● **ASSIGNMENT**
Please reproduce the text read from every one of the records below, line for line and without any change, and leave the pictures out.

··········

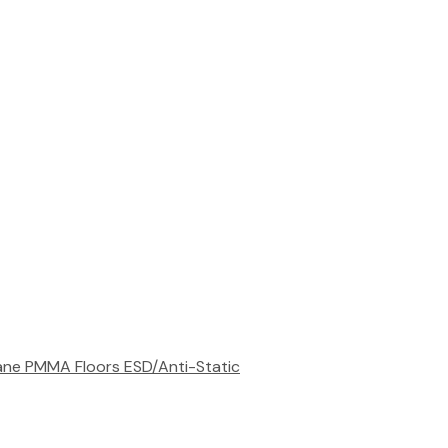
rane
PMMA Floors
ESD/Anti-Static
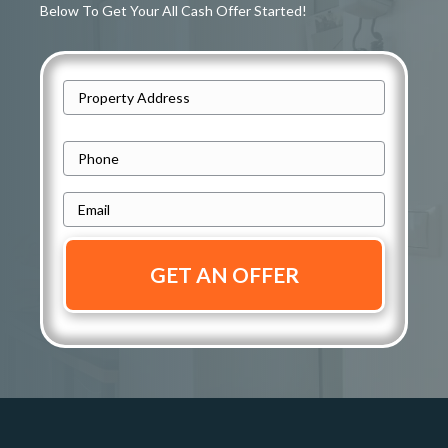
Below To Get Your All Cash Offer Started!
A
d
Street
d
P
Address
r
h
e
E
o
s
m
n
s
a
e
i
*
*
l
*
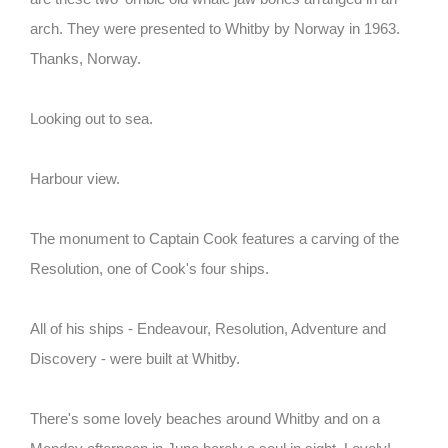
arch. They were presented to Whitby by Norway in 1963.
Thanks, Norway.
Looking out to sea.
Harbour view.
The monument to Captain Cook features a carving of the
Resolution, one of Cook's four ships.
All of his ships - Endeavour, Resolution, Adventure and
Discovery - were built at Whitby.
There's some lovely beaches around Whitby and on a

··········

● **FINISHED TASK**
rane
PMMA Floors
ESD/Anti-Static
Below To Get Your All Cash Offer Started!
A
d
Street
d
P
Address
r
h
e
E
o
s
m
n
s
a
e
i
*
*
l
*
arch. They were presented to Whitby by Norway in 1963.
Thanks, Norway.
Looking out to sea.
Harbour view.
The monument to Captain Cook features a carving of the
Resolution, one of Cook's four ships.
All of his ships - Endeavour, Resolution, Adventure and
Discovery - were built at Whitby.
There's some lovely beaches around Whitby and on a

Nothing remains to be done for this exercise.